▶ TASK OBJECTIVE
What is needed is a word-for-word transcription of every record below.

*** RECORDS SHOWN ***

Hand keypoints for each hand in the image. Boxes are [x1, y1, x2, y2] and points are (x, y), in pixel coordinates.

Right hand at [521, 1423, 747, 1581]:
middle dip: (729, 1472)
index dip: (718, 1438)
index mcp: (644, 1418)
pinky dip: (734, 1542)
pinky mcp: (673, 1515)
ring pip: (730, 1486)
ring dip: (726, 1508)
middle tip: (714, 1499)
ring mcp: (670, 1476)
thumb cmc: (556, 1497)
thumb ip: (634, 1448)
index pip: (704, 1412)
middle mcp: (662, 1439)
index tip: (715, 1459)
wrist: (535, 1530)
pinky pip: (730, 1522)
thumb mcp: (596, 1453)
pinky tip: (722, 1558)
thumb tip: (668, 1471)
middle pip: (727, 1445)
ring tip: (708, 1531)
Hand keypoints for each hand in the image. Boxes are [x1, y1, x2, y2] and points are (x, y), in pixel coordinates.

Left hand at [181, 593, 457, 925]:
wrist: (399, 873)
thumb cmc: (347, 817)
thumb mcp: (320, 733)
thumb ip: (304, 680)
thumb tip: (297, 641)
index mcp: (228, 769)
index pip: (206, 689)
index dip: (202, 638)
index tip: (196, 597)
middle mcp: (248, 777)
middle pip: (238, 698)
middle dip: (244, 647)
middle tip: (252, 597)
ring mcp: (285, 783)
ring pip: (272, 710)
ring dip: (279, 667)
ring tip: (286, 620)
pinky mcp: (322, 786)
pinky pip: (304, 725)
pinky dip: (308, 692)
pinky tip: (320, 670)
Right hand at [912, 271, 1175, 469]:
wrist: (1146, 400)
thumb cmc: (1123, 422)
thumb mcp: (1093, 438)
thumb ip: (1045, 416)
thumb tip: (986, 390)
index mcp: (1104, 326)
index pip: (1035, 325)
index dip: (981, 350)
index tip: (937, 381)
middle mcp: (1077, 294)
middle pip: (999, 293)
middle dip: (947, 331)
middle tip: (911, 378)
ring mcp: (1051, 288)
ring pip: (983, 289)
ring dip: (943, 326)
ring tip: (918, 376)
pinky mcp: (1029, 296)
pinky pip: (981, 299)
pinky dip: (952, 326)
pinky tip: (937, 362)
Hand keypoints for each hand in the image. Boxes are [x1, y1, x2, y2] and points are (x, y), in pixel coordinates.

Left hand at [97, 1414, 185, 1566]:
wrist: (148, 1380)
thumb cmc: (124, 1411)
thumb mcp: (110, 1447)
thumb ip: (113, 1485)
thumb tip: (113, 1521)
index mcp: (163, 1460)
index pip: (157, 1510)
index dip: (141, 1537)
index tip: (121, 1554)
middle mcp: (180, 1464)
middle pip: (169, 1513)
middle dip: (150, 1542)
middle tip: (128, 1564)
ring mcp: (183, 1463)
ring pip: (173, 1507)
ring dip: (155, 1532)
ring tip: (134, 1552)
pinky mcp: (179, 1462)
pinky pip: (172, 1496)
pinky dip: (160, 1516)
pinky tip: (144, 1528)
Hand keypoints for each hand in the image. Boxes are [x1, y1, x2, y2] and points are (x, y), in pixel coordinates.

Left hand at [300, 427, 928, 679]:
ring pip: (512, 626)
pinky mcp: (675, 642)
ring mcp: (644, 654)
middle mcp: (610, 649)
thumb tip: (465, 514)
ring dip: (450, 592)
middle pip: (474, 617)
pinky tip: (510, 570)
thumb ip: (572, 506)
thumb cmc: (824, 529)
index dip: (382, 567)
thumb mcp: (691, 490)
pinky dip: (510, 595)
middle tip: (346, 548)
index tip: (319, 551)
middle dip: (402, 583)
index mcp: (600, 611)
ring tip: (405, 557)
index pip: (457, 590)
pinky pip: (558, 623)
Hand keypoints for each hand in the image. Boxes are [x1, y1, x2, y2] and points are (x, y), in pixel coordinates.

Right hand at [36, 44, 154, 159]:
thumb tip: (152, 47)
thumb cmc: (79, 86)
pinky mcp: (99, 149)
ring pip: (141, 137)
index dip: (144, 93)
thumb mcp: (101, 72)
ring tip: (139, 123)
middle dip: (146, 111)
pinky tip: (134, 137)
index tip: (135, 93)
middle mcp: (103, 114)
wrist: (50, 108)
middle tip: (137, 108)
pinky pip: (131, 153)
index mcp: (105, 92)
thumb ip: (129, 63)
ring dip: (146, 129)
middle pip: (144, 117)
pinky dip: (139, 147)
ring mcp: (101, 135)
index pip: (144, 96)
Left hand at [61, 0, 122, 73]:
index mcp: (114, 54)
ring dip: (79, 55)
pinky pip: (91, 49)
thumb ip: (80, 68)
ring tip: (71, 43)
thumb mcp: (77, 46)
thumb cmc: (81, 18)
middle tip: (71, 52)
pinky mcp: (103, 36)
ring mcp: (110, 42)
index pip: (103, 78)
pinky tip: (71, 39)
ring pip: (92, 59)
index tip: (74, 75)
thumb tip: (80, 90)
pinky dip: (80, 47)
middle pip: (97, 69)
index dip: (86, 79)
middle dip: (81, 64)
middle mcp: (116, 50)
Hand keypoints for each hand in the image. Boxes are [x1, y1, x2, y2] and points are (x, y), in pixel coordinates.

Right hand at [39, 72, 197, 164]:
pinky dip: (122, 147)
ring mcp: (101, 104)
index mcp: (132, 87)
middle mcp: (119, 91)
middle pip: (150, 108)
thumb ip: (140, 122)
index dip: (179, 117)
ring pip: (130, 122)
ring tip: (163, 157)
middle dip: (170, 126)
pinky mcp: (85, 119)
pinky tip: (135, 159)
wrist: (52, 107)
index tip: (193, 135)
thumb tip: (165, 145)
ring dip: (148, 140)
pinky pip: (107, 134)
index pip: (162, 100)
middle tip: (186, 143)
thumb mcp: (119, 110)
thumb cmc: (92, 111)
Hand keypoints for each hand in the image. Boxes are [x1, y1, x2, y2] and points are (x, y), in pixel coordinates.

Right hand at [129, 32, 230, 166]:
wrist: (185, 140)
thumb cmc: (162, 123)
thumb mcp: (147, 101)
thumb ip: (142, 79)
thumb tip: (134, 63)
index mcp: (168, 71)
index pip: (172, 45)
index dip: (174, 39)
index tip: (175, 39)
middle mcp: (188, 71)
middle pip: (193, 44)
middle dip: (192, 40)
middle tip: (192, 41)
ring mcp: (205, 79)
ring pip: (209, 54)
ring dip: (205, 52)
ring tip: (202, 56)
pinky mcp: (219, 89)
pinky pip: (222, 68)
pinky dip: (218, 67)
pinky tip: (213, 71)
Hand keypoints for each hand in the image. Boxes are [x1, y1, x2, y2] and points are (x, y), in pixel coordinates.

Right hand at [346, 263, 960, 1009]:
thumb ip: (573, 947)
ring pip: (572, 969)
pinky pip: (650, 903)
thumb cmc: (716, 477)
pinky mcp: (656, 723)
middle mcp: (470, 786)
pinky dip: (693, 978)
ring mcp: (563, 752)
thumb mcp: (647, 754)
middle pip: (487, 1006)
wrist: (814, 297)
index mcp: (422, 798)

*** End of RECORDS SHOWN ***

▶ SOLUTION FOR THIS EXERCISE
Hand keypoints for each hand in the image. Boxes are [x1, y1, x2, y2] and points are (x, y), in pixel coordinates.

Right hand at [521, 1423, 747, 1581]:
middle dip: (729, 1472)
index dip: (718, 1438)
index mcp: (644, 1418)
pinky dip: (734, 1542)
pinky mcp: (673, 1515)
ring pip: (730, 1486)
ring dip: (726, 1508)
middle tip: (714, 1499)
ring mcp: (670, 1476)
thumb cmc: (556, 1497)
thumb ip: (634, 1448)
index pip: (704, 1412)
middle mcp: (662, 1439)
index tip: (715, 1459)
wrist: (535, 1530)
pinky pip: (730, 1522)
thumb mcp: (596, 1453)
pinky tip: (722, 1558)
thumb tip: (668, 1471)
middle pip: (727, 1445)
ring tip: (708, 1531)
Hand keypoints for each hand in the image. Boxes are [x1, y1, x2, y2] and points are (x, y), in pixel coordinates.

Left hand at [181, 593, 457, 925]:
wrist: (399, 873)
thumb cmc: (347, 817)
thumb mcp: (320, 733)
thumb ip: (304, 680)
thumb tip: (297, 641)
index mcp: (228, 769)
index pip: (206, 689)
index dip: (202, 638)
index tip: (196, 597)
middle mcp: (248, 777)
middle pip: (238, 698)
middle dip: (244, 647)
middle tip: (252, 597)
ring mcp: (285, 783)
ring pip: (272, 710)
ring dip: (279, 667)
ring tip: (286, 620)
pinky mcp: (322, 786)
pinky pip: (304, 725)
pinky dip: (308, 692)
pinky tip: (320, 670)
Right hand at [912, 271, 1175, 469]:
wrist: (1146, 400)
thumb cmc: (1123, 422)
thumb mcp: (1093, 438)
thumb ip: (1045, 416)
thumb tip: (986, 390)
index mcp: (1104, 326)
index pip: (1035, 325)
index dip: (981, 350)
index tip: (937, 381)
middle mcp: (1077, 294)
middle pip: (999, 293)
middle dip: (947, 331)
middle tip: (911, 378)
ring mcp: (1051, 288)
ring pip: (983, 289)
ring dip: (943, 326)
ring tip: (918, 376)
pinky mcp: (1029, 296)
pinky pip: (981, 299)
pinky dip: (952, 326)
pinky tip: (937, 362)
Hand keypoints for each hand in the image. Boxes are [x1, y1, x2, y2] and points are (x, y), in pixel coordinates.

Left hand at [97, 1414, 185, 1566]:
wrist: (148, 1380)
thumb cmc: (124, 1411)
thumb mcp: (110, 1447)
thumb ip: (113, 1485)
thumb tip: (113, 1521)
index mcp: (163, 1460)
index pip: (157, 1510)
index dip: (141, 1537)
index tip: (121, 1554)
middle mcp: (180, 1464)
middle pip: (169, 1513)
middle dip: (150, 1542)
middle tip: (128, 1564)
ring mcp: (183, 1463)
ring pip: (173, 1507)
ring dip: (155, 1532)
ring tip: (134, 1552)
pinky mcp: (179, 1462)
pinky pip: (172, 1496)
pinky dip: (160, 1516)
pinky tip: (144, 1528)
Hand keypoints for each hand in the image. Boxes are [x1, y1, x2, y2] and points are (x, y), in pixel coordinates.

Left hand at [300, 427, 928, 679]:
ring pip: (512, 626)
pinky mcp: (675, 642)
ring mcp: (644, 654)
middle mcp: (610, 649)
thumb tip: (465, 514)
ring dip: (450, 592)
middle pip: (474, 617)
pinky tip: (510, 570)
thumb ip: (572, 506)
thumb cmc: (824, 529)
index dip: (382, 567)
thumb mcp: (691, 490)
pinky dip: (510, 595)
middle tip: (346, 548)
index tip: (319, 551)
middle dip: (402, 583)
index mcp: (600, 611)
ring tip: (405, 557)
index pip: (457, 590)
pinky pip: (558, 623)
Hand keypoints for each hand in the image. Boxes are [x1, y1, x2, y2] and points are (x, y), in pixel coordinates.

Right hand at [36, 44, 154, 159]:
thumb tip: (152, 47)
thumb cmc: (79, 86)
pinky mcp: (99, 149)
ring pip: (141, 137)
index dip: (144, 93)
thumb mcp: (101, 72)
ring tip: (139, 123)
middle dip: (146, 111)
pinky tip: (134, 137)
index tip: (135, 93)
middle mcp: (103, 114)
wrist: (50, 108)
middle tip: (137, 108)
pinky pip: (131, 153)
index mcp: (105, 92)
thumb ip: (129, 63)
ring dip: (146, 129)
middle pip: (144, 117)
pinky dip: (139, 147)
ring mcp: (101, 135)
index pip: (144, 96)
Left hand at [61, 0, 122, 73]:
index mcp: (114, 54)
ring dip: (79, 55)
pinky pip: (91, 49)
thumb ip: (80, 68)
ring tip: (71, 43)
thumb mcp: (77, 46)
thumb cmc: (81, 18)
middle tip: (71, 52)
pinky mcp: (103, 36)
ring mcp: (110, 42)
index pip: (103, 78)
pinky tip: (71, 39)
ring pip: (92, 59)
index tip: (74, 75)
thumb tip: (80, 90)
pinky dip: (80, 47)
middle pip: (97, 69)
index dip: (86, 79)
middle dip: (81, 64)
middle mcp: (116, 50)
Hand keypoints for each hand in the image. Boxes are [x1, y1, x2, y2] and points are (x, y), in pixel coordinates.

Right hand at [39, 72, 197, 164]:
pinky dip: (122, 147)
ring mcp: (101, 104)
index mcp: (132, 87)
middle mcp: (119, 91)
middle pip: (150, 108)
thumb ip: (140, 122)
index dip: (179, 117)
ring pip: (130, 122)
ring tip: (163, 157)
middle dip: (170, 126)
pinky mcp: (85, 119)
pinky tip: (135, 159)
wrist: (52, 107)
index tip: (193, 135)
thumb tip: (165, 145)
ring dip: (148, 140)
pinky pip: (107, 134)
index pip: (162, 100)
middle tip: (186, 143)
thumb mcp: (119, 110)
thumb cmc: (92, 111)
Hand keypoints for each hand in the image. Boxes are [x1, y1, x2, y2] and points are (x, y), in pixel coordinates.

Right hand at [129, 32, 230, 166]:
wrist: (185, 140)
thumb cmc: (162, 123)
thumb mcp: (147, 101)
thumb ip: (142, 79)
thumb tip: (134, 63)
index mcp: (168, 71)
index pip: (172, 45)
index dip: (174, 39)
index tip: (175, 39)
middle mcp: (188, 71)
middle pip: (193, 44)
middle dip: (192, 40)
middle tip: (192, 41)
ring mcp: (205, 79)
ring pip: (209, 54)
ring dip: (205, 52)
ring tip: (202, 56)
pinky mcp: (219, 89)
pinky pip: (222, 68)
pinky dip: (218, 67)
pinky tip: (213, 71)
Hand keypoints for each hand in the image. Boxes are [x1, y1, x2, y2] and points are (x, y), in pixel coordinates.

Right hand at [346, 263, 960, 1009]:
thumb ip: (573, 947)
ring pip: (572, 969)
pinky pip: (650, 903)
thumb cmc: (716, 477)
pinky mcp: (656, 723)
middle mcp: (470, 786)
pinky dip: (693, 978)
ring mcp: (563, 752)
thumb mcp: (647, 754)
middle pip: (487, 1006)
wrist: (814, 297)
index mcp: (422, 798)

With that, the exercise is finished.